Families and Grandparents Themselves Can Take Steps To Protect The Role They Play In The Event Of Relationship Breakdown
For Grandparents’ Day this year (3 October), family law specialists at Irwin Mitchell are raising awareness of steps that families and grandparents can take to protect themselves in the event of relationship breakdown.
The Office for National Statistics (ONS)’ recent analysis of labour markets found at age 50, 17.9% of women were economically inactive versus 9.6% of men. At age 64 years, this increased to 58.6% of women versus 44.9% of men.
There are many possible reasons for this, but one in particular is the amount of older people who support their children and grandchildren with childcare due to skyrocketing childcare costs.
There’s also the financial support grandparents provide to consider: a recent survey by financial adviser Killik & Co found that 48 per cent of grandparents have increased financial support to grandchildren during the pandemic.
Family law experts at Irwin Mitchell say that even if grandparents are happy to help, they should consider protecting their own position.
Expert Opinion“In recent years there’s been a very significant increase in the percentage of grandparents who provide hands-on, sometimes daily childcare for their grandchildren – and those who provide crucial financial support for their children and grandchildren.
“Grandparents are often happy to provide that key financial support, but many also wish to protect themselves in the event their child or grandchild’s relationship comes to an end. For example, if they are putting down the deposit on their grandchild’s house they want to make sure that grandchild’s partner or spouse can’t walk away with half.
“I can say that I’ve seen an increasing number of parents and grandparents being drawn into the divorces of the younger generation, and this can be a hugely upsetting, stressful and expensive process.
“The key is to take early advice on protective tools such as cohabitation and pre/post nuptial agreements. It’s important to have open and clear discussions so that everyone is on the same page.” Sarah Balfour - Partner
If and when a separation occurs, grandparents also want the reassurance that they won’t be pushed out of the frame and that they will be able to continue to see and spend quality time with their grandkids.

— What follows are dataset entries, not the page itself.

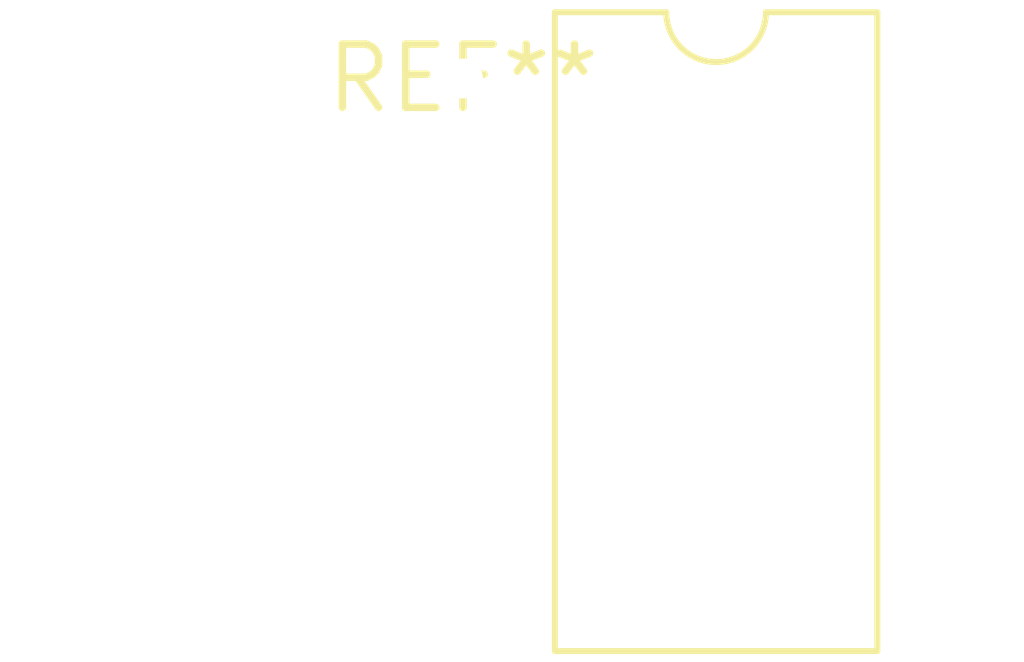
<source format=kicad_pcb>
(kicad_pcb (version 20240108) (generator pcbnew)

  (general
    (thickness 1.6)
  )

  (paper "A4")
  (layers
    (0 "F.Cu" signal)
    (31 "B.Cu" signal)
    (32 "B.Adhes" user "B.Adhesive")
    (33 "F.Adhes" user "F.Adhesive")
    (34 "B.Paste" user)
    (35 "F.Paste" user)
    (36 "B.SilkS" user "B.Silkscreen")
    (37 "F.SilkS" user "F.Silkscreen")
    (38 "B.Mask" user)
    (39 "F.Mask" user)
    (40 "Dwgs.User" user "User.Drawings")
    (41 "Cmts.User" user "User.Comments")
    (42 "Eco1.User" user "User.Eco1")
    (43 "Eco2.User" user "User.Eco2")
    (44 "Edge.Cuts" user)
    (45 "Margin" user)
    (46 "B.CrtYd" user "B.Courtyard")
    (47 "F.CrtYd" user "F.Courtyard")
    (48 "B.Fab" user)
    (49 "F.Fab" user)
    (50 "User.1" user)
    (51 "User.2" user)
    (52 "User.3" user)
    (53 "User.4" user)
    (54 "User.5" user)
    (55 "User.6" user)
    (56 "User.7" user)
    (57 "User.8" user)
    (58 "User.9" user)
  )

  (setup
    (pad_to_mask_clearance 0)
    (pcbplotparams
      (layerselection 0x00010fc_ffffffff)
      (plot_on_all_layers_selection 0x0000000_00000000)
      (disableapertmacros false)
      (usegerberextensions false)
      (usegerberattributes false)
      (usegerberadvancedattributes false)
      (creategerberjobfile false)
      (dashed_line_dash_ratio 12.000000)
      (dashed_line_gap_ratio 3.000000)
      (svgprecision 4)
      (plotframeref false)
      (viasonmask false)
      (mode 1)
      (useauxorigin false)
      (hpglpennumber 1)
      (hpglpenspeed 20)
      (hpglpendiameter 15.000000)
      (dxfpolygonmode false)
      (dxfimperialunits false)
      (dxfusepcbnewfont false)
      (psnegative false)
      (psa4output false)
      (plotreference false)
      (plotvalue false)
      (plotinvisibletext false)
      (sketchpadsonfab false)
      (subtractmaskfromsilk false)
      (outputformat 1)
      (mirror false)
      (drillshape 1)
      (scaleselection 1)
      (outputdirectory "")
    )
  )

  (net 0 "")

  (footprint "DIP-10_W10.16mm" (layer "F.Cu") (at 0 0))

)

</source>
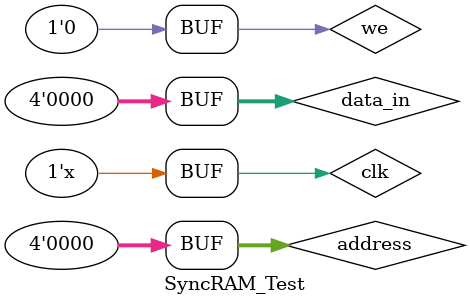
<source format=v>
`timescale 1ns / 1ps

module SyncRAM_Test;

	// Inputs
	reg clk;
	reg we;
	reg [3:0] address;
	reg [3:0] data_in;

	// Outputs
	wire [3:0] data_out;

	// Instantiate the Unit Under Test (UUT)
	SyncRAM uut (
		.clk(clk), 
		.we(we), 
		.address(address), 
		.data_in(data_in), 
		.data_out(data_out)
	);

	initial begin
		// Initialize Inputs
		clk = 0;
		we = 0;
		address = 0;
		data_in = 0;

		// Wait 100 ns for global reset to finish
		#100;
        
		// Add stimulus here
		address = 8;
		we = 1;
		data_in = 10;
		#100
		we = 0;
		address = 0;
		data_in = 0;
		#100
		address = 8;
		#100
		address = 0;

	end
	
	always
	begin
		#100
		clk = !clk;
	end
      
endmodule


</source>
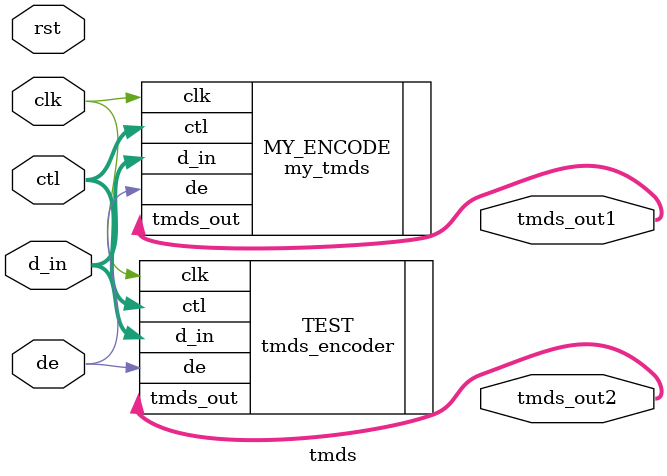
<source format=sv>
`timescale 1ns/1ns
module tmds(/*AUTOARG*/
   // Outputs
   tmds_out1, tmds_out2,
   // Inputs
   clk, rst, de, ctl, d_in
   );
   
   // Outputs
   output [9:0] tmds_out1, tmds_out2;
   // Input
   input	clk;
   input	rst;
   
   input	de;
   input [1:0]	ctl;
   input [7:0]	d_in;

   /*AUTOREG*/
   // Beginning of automatic regs (for this module's undeclared outputs)
   reg [9:0]		tmds_out1;
   reg [9:0]		tmds_out2;
   // End of automatics
   /*AUTOWIRE*/

   my_tmds MY_ENCODE (
		      // Outputs
		      .tmds_out		(tmds_out1[9:0]),
		      // Inputs
		      .clk		(clk),
		      .de		(de),
		      .ctl		(ctl[1:0]),
		      .d_in		(d_in[7:0]));
   tmds_encoder TEST (
		      // Outputs
		      .tmds_out		(tmds_out2[9:0]),
		      // Inputs
		      .clk		(clk),
		      .d_in		(d_in[7:0]),
		      .ctl		(ctl[1:0]),
		      .de		(de));
     

endmodule // tmds_top
// Local Variables: 
// Verilog-Library-Directories: (".")
// End:
       




</source>
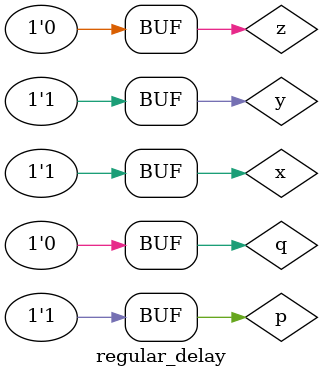
<source format=v>
module regular_delay;

//define parameters
parameter latency = 20;
parameter delta = 2;
//define register variables 
reg x, y, z, p, q;

initial
begin
        $monitor($time, x, y, z, p, q);
        x = 0; // no delay control
        #10 y = 1; // delay control with a number. Delay execution of
                                // y = 1 by 10 units

        #latency z = 0; // Delay control with identifer. Delay of 20 units
        #(latency + delta) p = 1; // Delay control with expression

        #y x = x + 1; // Delay control with identifier. Take value of y.

        #(4:5:6) q = 0; // Minimum, typical and maximum delay values.
	//Discussed earlier in gate level modeling chapter.
end

endmodule

</source>
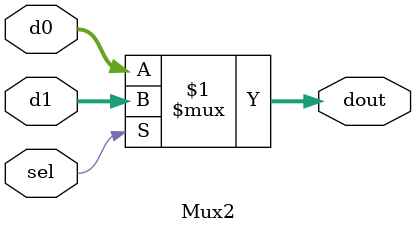
<source format=v>
module Mux4 #(parameter width = 32)
(   input [width-1:0] d0,
    input [width-1:0] d1,
	 input [width-1:0] d2,
	 input [width-1:0] d3,
	 input [1:0] sel,
	 output [width-1:0] dout
    );
	 
	 assign dout = sel[1]?(sel[0]?d3:d2):(sel[0]?d1:d0);

endmodule

module Mux2 #(parameter width = 32)
(   input [width-1:0] d0,
    input [width-1:0] d1,
	 input sel,
	 output [width-1:0] dout
);

    assign dout = sel?d1:d0;

endmodule


</source>
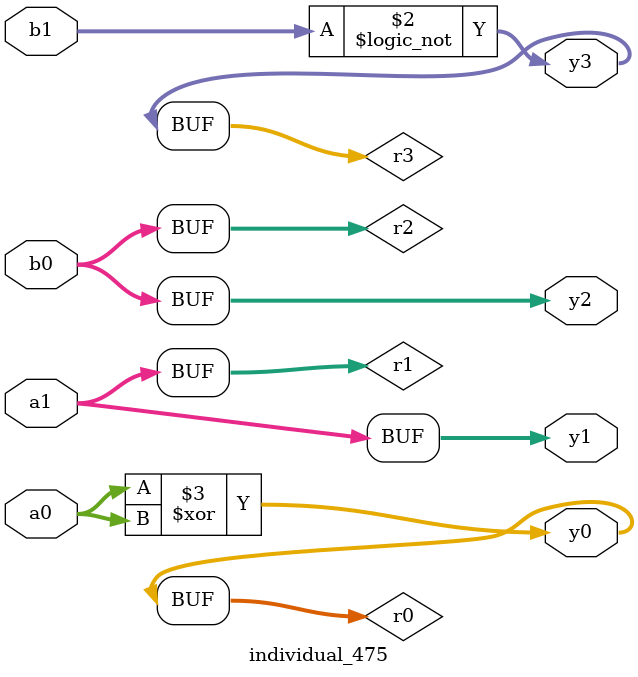
<source format=sv>
module individual_475(input logic [15:0] a1, input logic [15:0] a0, input logic [15:0] b1, input logic [15:0] b0, output logic [15:0] y3, output logic [15:0] y2, output logic [15:0] y1, output logic [15:0] y0);
logic [15:0] r0, r1, r2, r3; 
 always@(*) begin 
	 r0 = a0; r1 = a1; r2 = b0; r3 = b1; 
 	 r3 = ! b1 ;
 	 r0  ^=  a0 ;
 	 y3 = r3; y2 = r2; y1 = r1; y0 = r0; 
end
endmodule
</source>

As a result, child arrangements orders relating to grandparents are becoming increasingly common. These can be applied for through the courts specifying how and when grandparents can spend time with their grandchildren.
For those grandparents who can’t see their grandchildren as much as they like, out of court dispute resolution can be a constructive way forward. Options include mediation, where a neutral third-party mediator talks through the issues with two or more parties, or arbitration, which provides a judgment at the end of the process.
Sarah added: “We mustn’t underestimate how important a role grandparents play in families – and we mustn’t take it for granted. It can’t be a one way relationship where they give and we simply take. We need to do all we can to respect and protect them.”